We cower in our shelters
With our hands over our ears
Lloyd-Webber's awful stuff
Runs for years and years and years
An earthquake hits the theatre
But the operetta lingers
Then the piano lids comes down
And break his fucking fingers
It's a miracle"

http://www.dailymotion.com/video/x8qj8z_roger-waters-amused-to-death-its-a_music

Mrs. Mop hat gesagt…

Brilliant, alles, aber das Beste ist der abstürzende Klavierdeckel *autsch. Wer nicht hören will, muss fühlen - so einfach kann Geschichte sein.

Hast du den irren Vollmond heute früh gesehen? Er hat für einen starken Moment mit der Morgendämmerung konkurriert und mich völlig in Bann gezogen. Dich konnte ich allerdings nicht entdecken. Logisch, war ja viel zu hell dafür ;).

Charlie hat gesagt…

Hach ja, da fehlt ein "s" im Waters-Zitat. Blöde Morgenstund, die meine Abendstund ist. Und den Klavierdeckel würde ich gern so manchem Volksnarkotisierer auf die Griffel hauen, auch wenn ich das nicht in so schöne Worte und Klänge verpacken kann wie der Herr Waters. :-)
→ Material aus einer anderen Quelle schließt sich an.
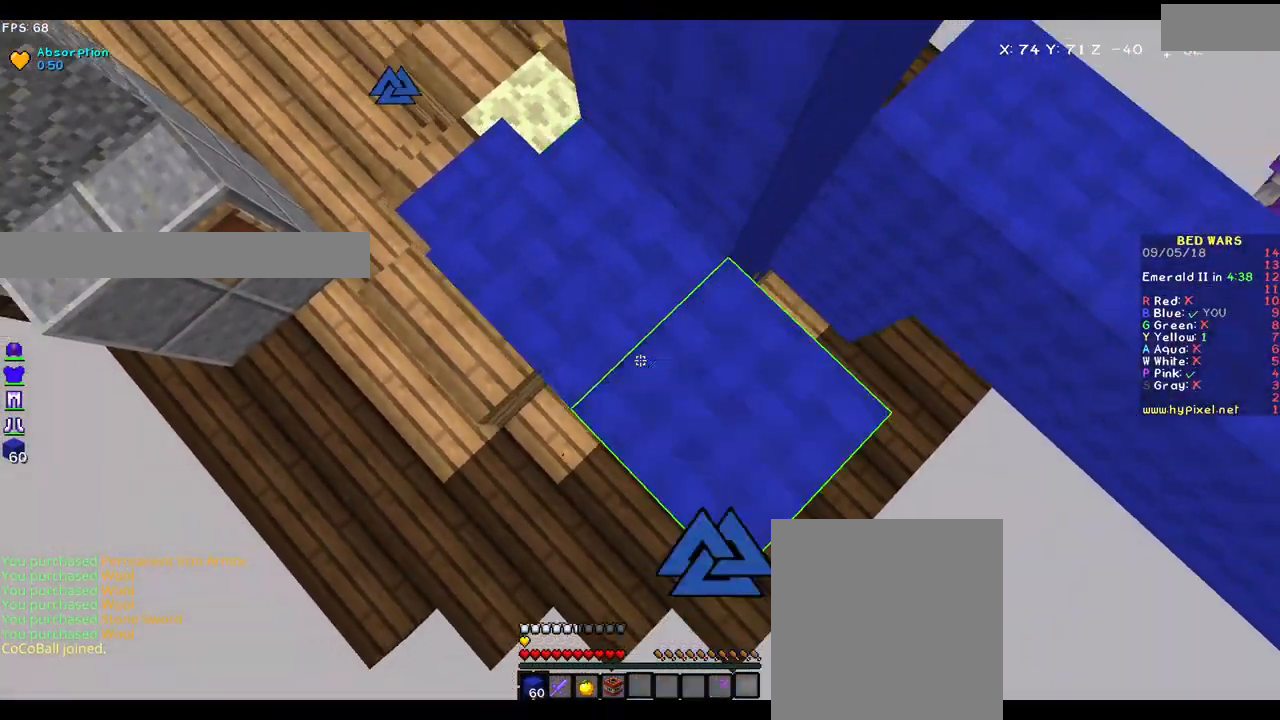
{"keys": ["d", "s"], "mouse": [], "events": [[100, "mouse_right", "down"], [183, "mouse_right", "up"], [300, "mouse_right", "down"], [350, "mouse_right", "up"]]}
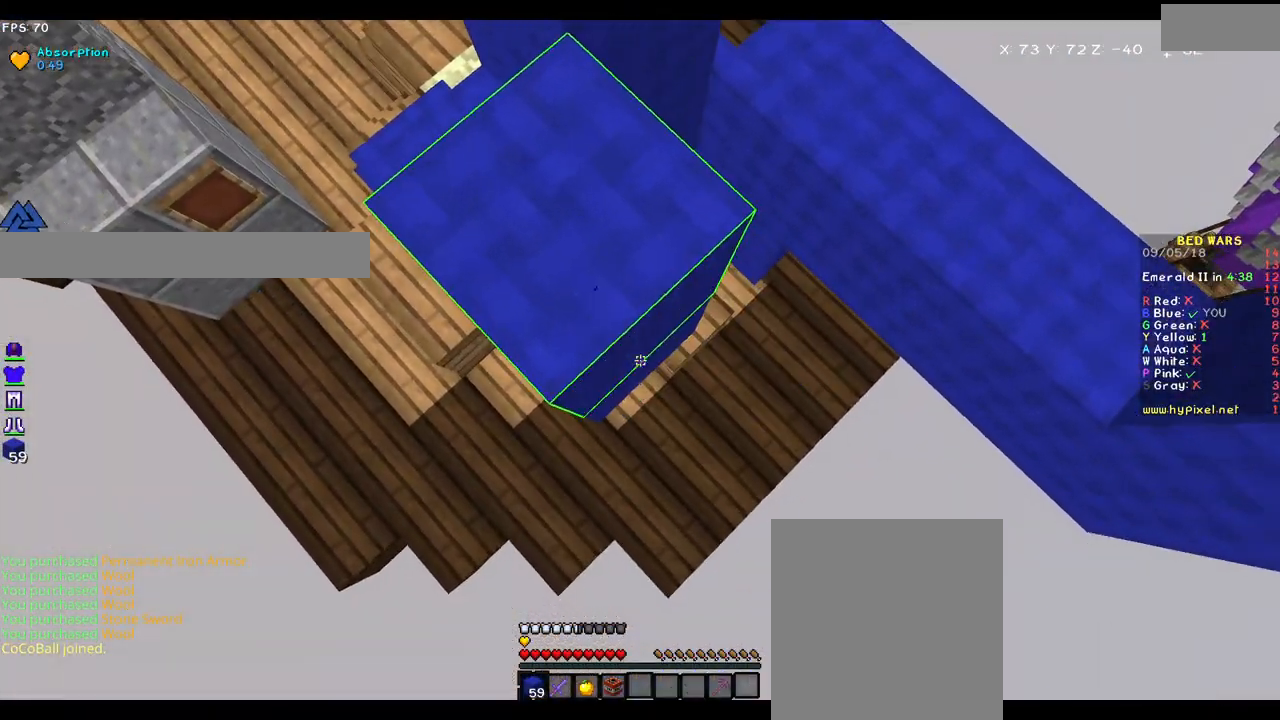
{"keys": [], "mouse": [], "events": [[50, "mouse_right", "down"], [100, "mouse_right", "up"], [300, "d", "up"], [400, "s", "up"]]}
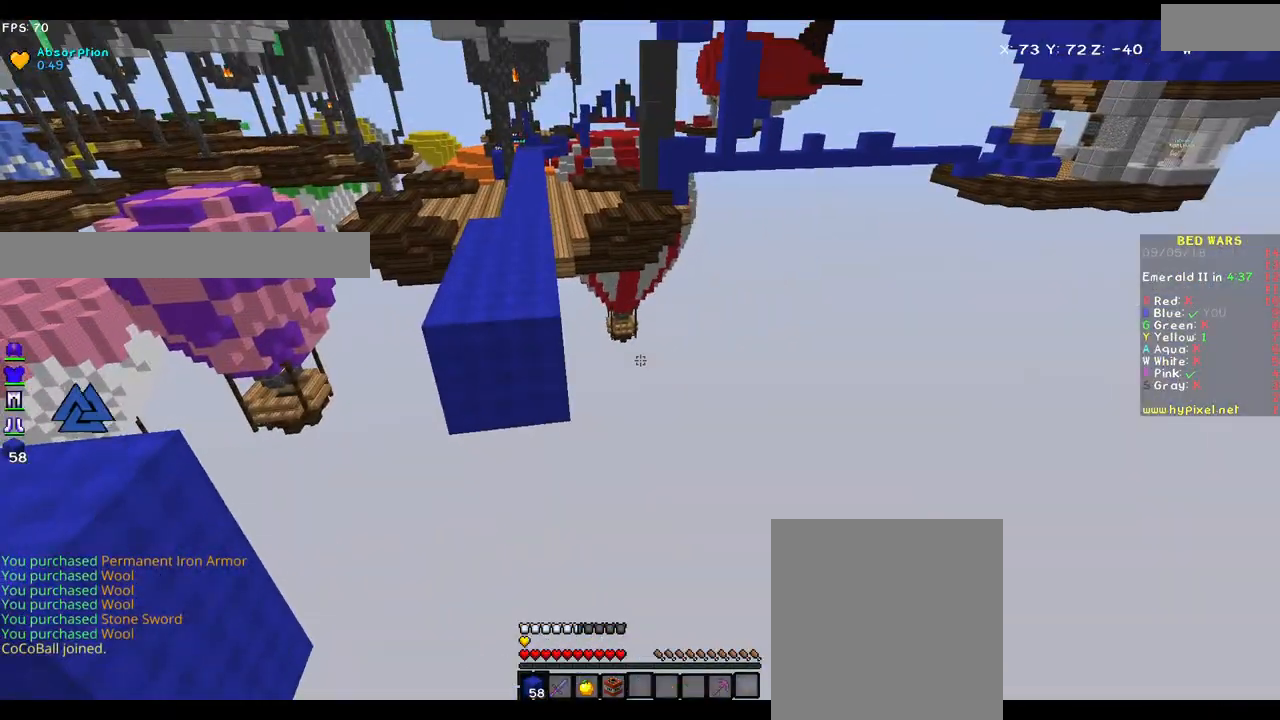
{"keys": [], "mouse": [], "events": [[333, "s", "down"], [483, "s", "up"]]}
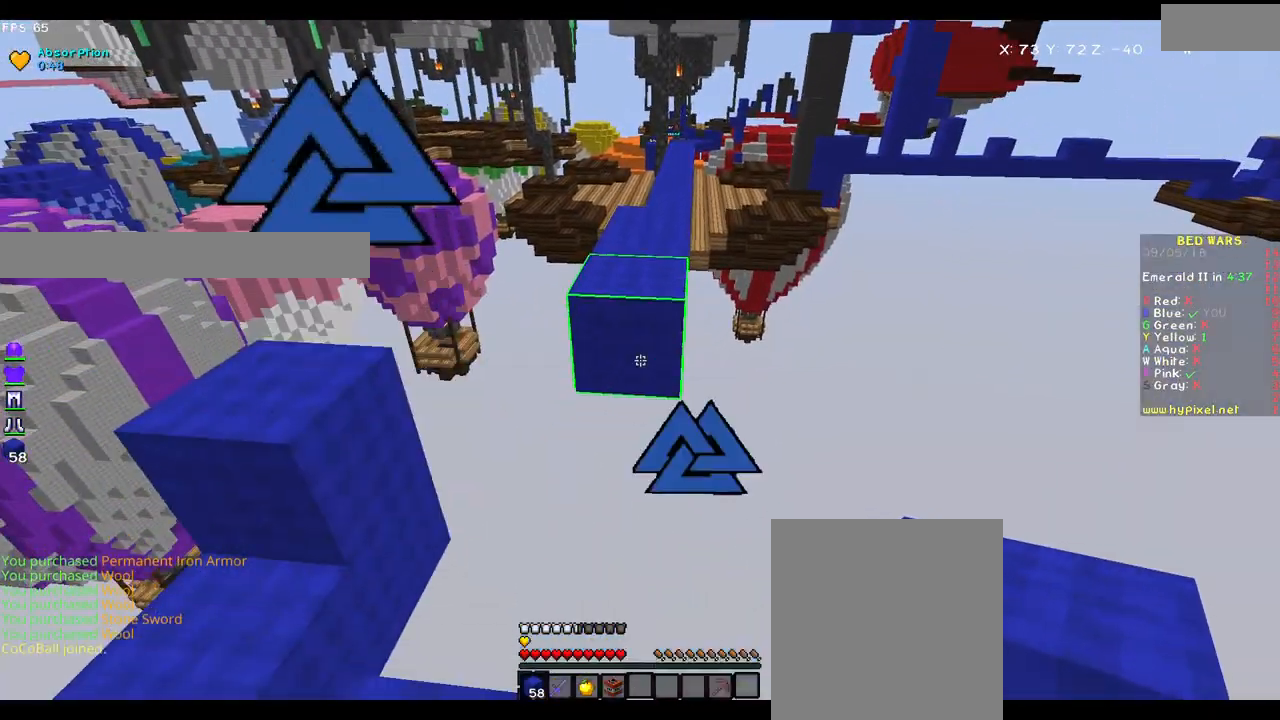
{"keys": ["w"], "mouse": [], "events": [[33, "mouse_right", "down"], [150, "mouse_right", "up"], [450, "w", "down"]]}
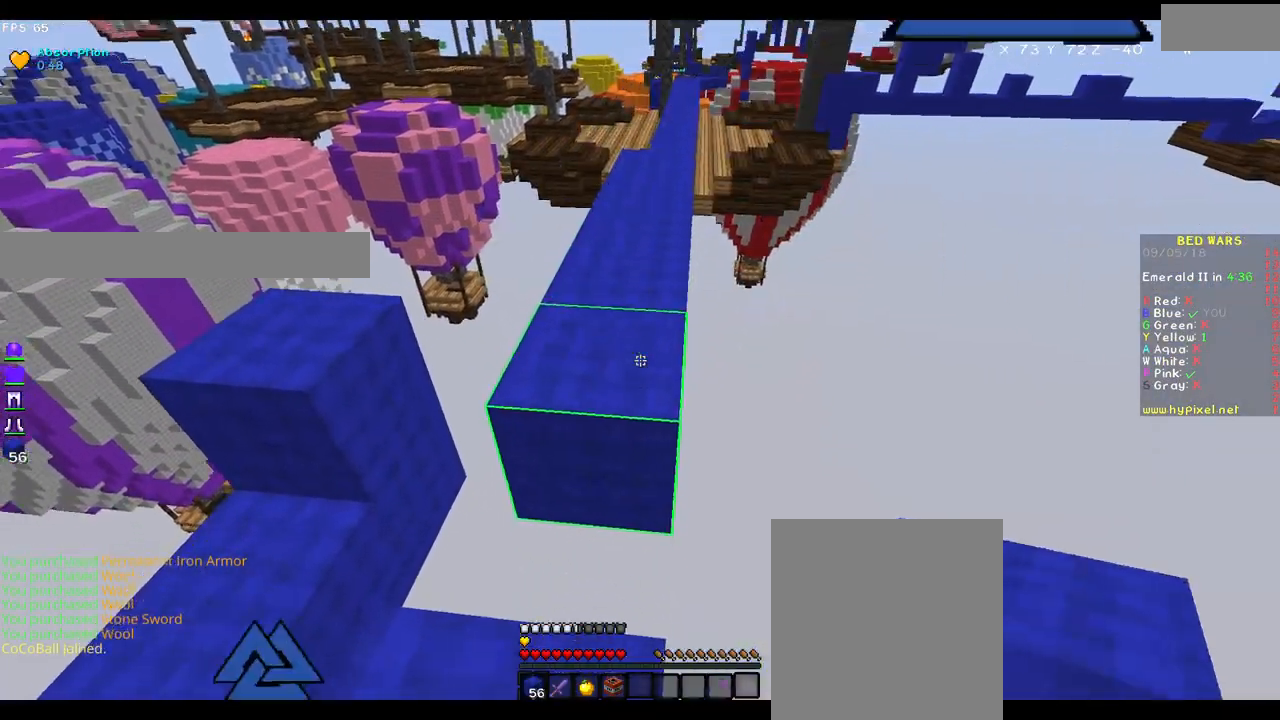
{"keys": ["w"], "mouse": [], "events": []}
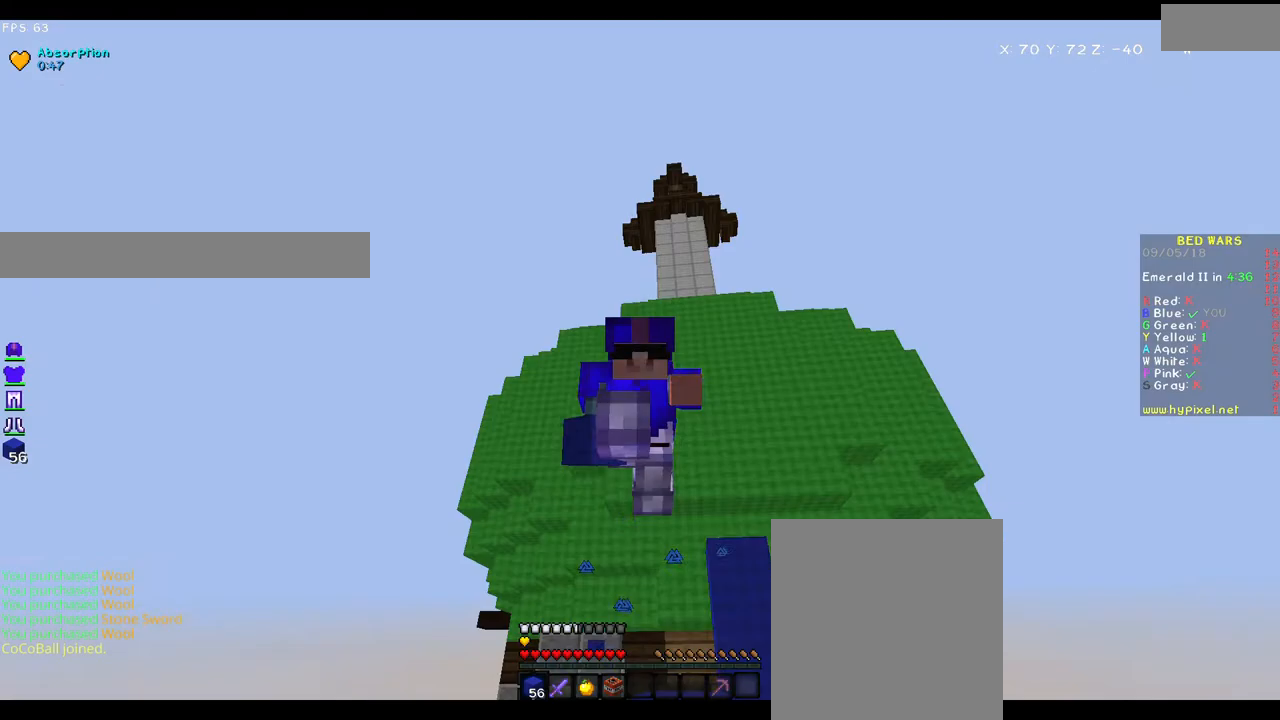
{"keys": ["w"], "mouse": [], "events": []}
Wieso um alles in der Welt befasst Du dich mitten im Urlaub mit der Morgendämmerung? Hallo? Mensch, Mrs. Mop, bleib doch einfach mal morgens lange liegen und genieße es, den Feudel im Schrank und den Mond am Himmel zu wissen, während Du dich einfach erholst. :-)

Mrs. Mop hat gesagt…

Was soll ich machen - der innere Rhythmus funktioniert unverdrossen weiter, Urlaub hin, Urlaub her. Hinzu kommt aber, dass ich jene zwielichtige Stimmung in der Morgendämmerung abgöttisch liebe. Also steh' ich früh auf, gucke dem Abgang des Mondes und dem Aufgang der Sonne zu, verrichte (eher symbolisch) so ein paar Haushaltstätigkeiten und lege mich nach zwei, drei Stunden wieder hin. Auch das ist Urlaub: sich einfach dann aufs Ohr hauen, wenn's einem passt ;).